Each line below needs to be returned exactly. Skip any picture.

— Exercise materials —
»»

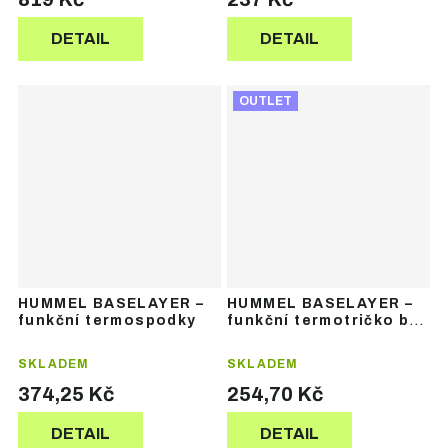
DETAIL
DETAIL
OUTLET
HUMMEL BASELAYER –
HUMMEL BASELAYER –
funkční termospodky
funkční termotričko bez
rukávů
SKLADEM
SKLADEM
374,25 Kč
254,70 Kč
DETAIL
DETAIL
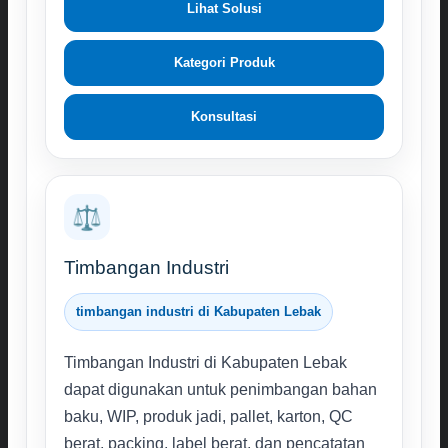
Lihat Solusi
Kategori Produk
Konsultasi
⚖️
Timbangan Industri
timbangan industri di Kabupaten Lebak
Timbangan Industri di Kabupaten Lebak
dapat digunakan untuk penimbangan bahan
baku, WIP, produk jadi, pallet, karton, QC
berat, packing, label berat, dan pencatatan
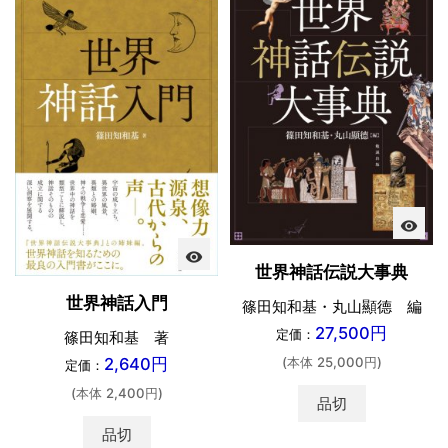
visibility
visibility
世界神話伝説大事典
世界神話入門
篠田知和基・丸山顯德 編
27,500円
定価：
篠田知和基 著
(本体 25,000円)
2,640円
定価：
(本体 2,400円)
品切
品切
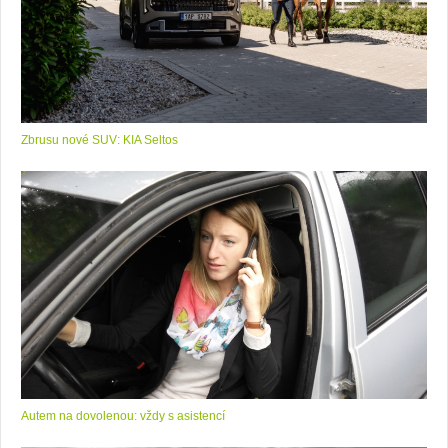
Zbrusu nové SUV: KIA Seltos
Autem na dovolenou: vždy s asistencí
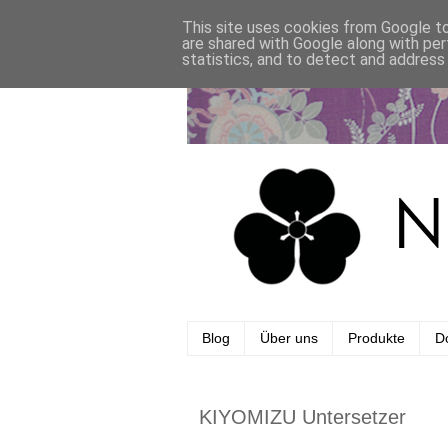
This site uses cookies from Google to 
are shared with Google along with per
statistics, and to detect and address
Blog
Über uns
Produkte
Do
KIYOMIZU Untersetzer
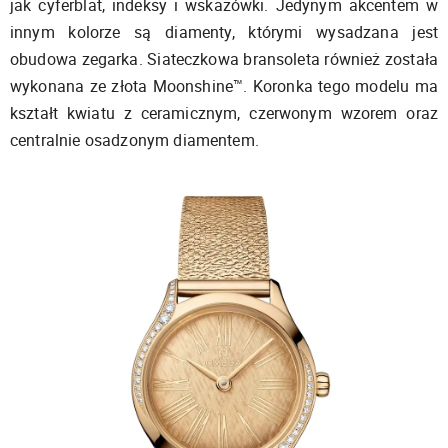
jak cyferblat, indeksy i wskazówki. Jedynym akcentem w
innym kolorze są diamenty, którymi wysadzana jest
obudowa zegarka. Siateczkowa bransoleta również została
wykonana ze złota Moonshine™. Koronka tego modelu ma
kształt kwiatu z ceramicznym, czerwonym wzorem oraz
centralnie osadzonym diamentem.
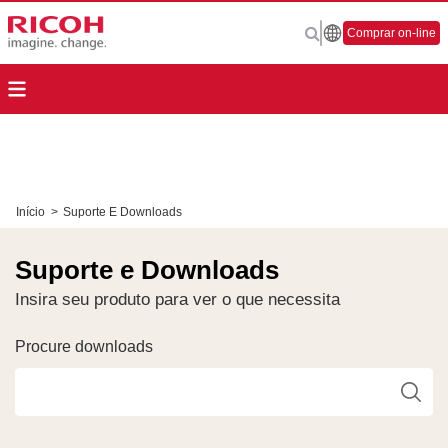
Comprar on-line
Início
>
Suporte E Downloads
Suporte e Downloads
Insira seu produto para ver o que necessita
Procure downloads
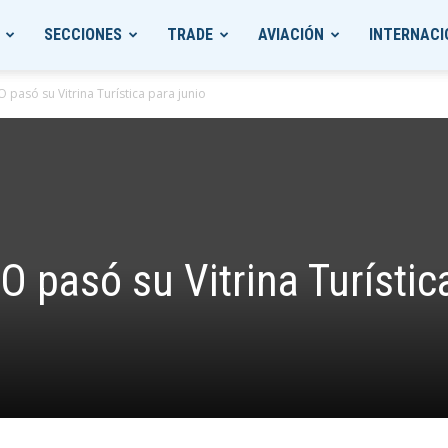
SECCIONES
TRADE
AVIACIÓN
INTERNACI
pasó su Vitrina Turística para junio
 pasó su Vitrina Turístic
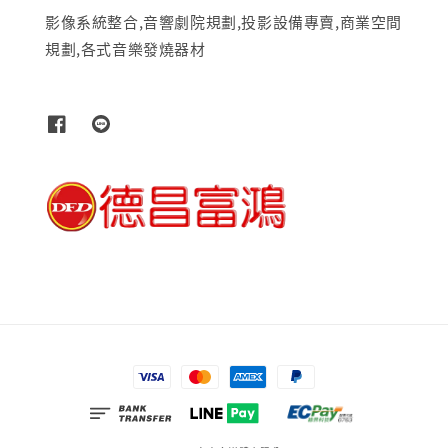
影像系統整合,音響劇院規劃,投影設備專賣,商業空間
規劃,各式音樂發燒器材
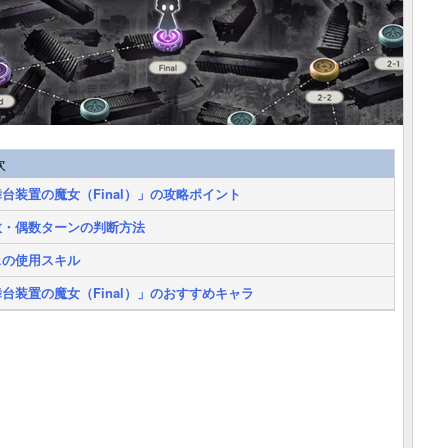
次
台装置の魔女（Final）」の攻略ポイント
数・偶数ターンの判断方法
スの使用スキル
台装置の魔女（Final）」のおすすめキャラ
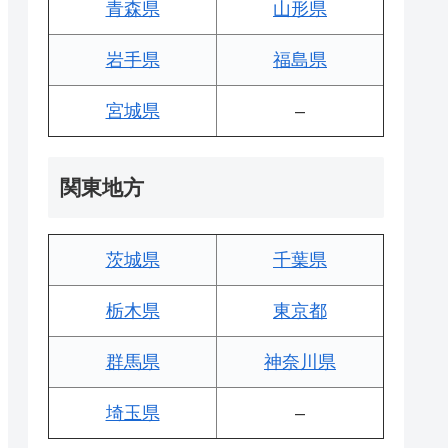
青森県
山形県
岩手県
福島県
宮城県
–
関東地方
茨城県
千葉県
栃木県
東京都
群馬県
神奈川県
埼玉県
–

««

— Reply —
DETAIL
DETAIL
OUTLET
HUMMEL BASELAYER –
HUMMEL BASELAYER –
funkční termospodky
funkční termotričko bez
rukávů
SKLADEM
SKLADEM
374,25 Kč
254,70 Kč
DETAIL
DETAIL
Lihat Solusi
Kategori Produk
Konsultasi
⚖️
Timbangan Industri
timbangan industri di Kabupaten Lebak
Timbangan Industri di Kabupaten Lebak
dapat digunakan untuk penimbangan bahan
baku, WIP, produk jadi, pallet, karton, QC
berat, packing, label berat, dan pencatatan
visibility
visibility
世界神話伝説大事典
世界神話入門
篠田知和基・丸山顯德 編
27,500円
定価：
篠田知和基 著
(本体 25,000円)
2,640円
定価：
(本体 2,400円)
品切
品切
Zbrusu nové SUV: KIA Seltos
Autem na dovolenou: vždy s asistencí
This site uses cookies from Google to 
are shared with Google along with per
statistics, and to detect and address
Blog
Über uns
Produkte
Do
KIYOMIZU Untersetzer
jak cyferblat, indeksy i wskazówki. Jedynym akcentem w
innym kolorze są diamenty, którymi wysadzana jest
obudowa zegarka. Siateczkowa bransoleta również została
wykonana ze złota Moonshine™. Koronka tego modelu ma
kształt kwiatu z ceramicznym, czerwonym wzorem oraz
centralnie osadzonym diamentem.
Comprar on-line
Início
>
Suporte E Downloads
Suporte e Downloads
Insira seu produto para ver o que necessita
Procure downloads
SECCIONES
TRADE
AVIACIÓN
INTERNACI
pasó su Vitrina Turística para junio
 pasó su Vitrina Turístic
影像系統整合,音響劇院規劃,投影設備專賣,商業空間
規劃,各式音樂發燒器材
次
台装置の魔女（Final）」の攻略ポイント
数・偶数ターンの判断方法
スの使用スキル
台装置の魔女（Final）」のおすすめキャラ
青森県
山形県
岩手県
福島県
宮城県
–
関東地方
茨城県
千葉県
栃木県
東京都
群馬県
神奈川県
埼玉県
–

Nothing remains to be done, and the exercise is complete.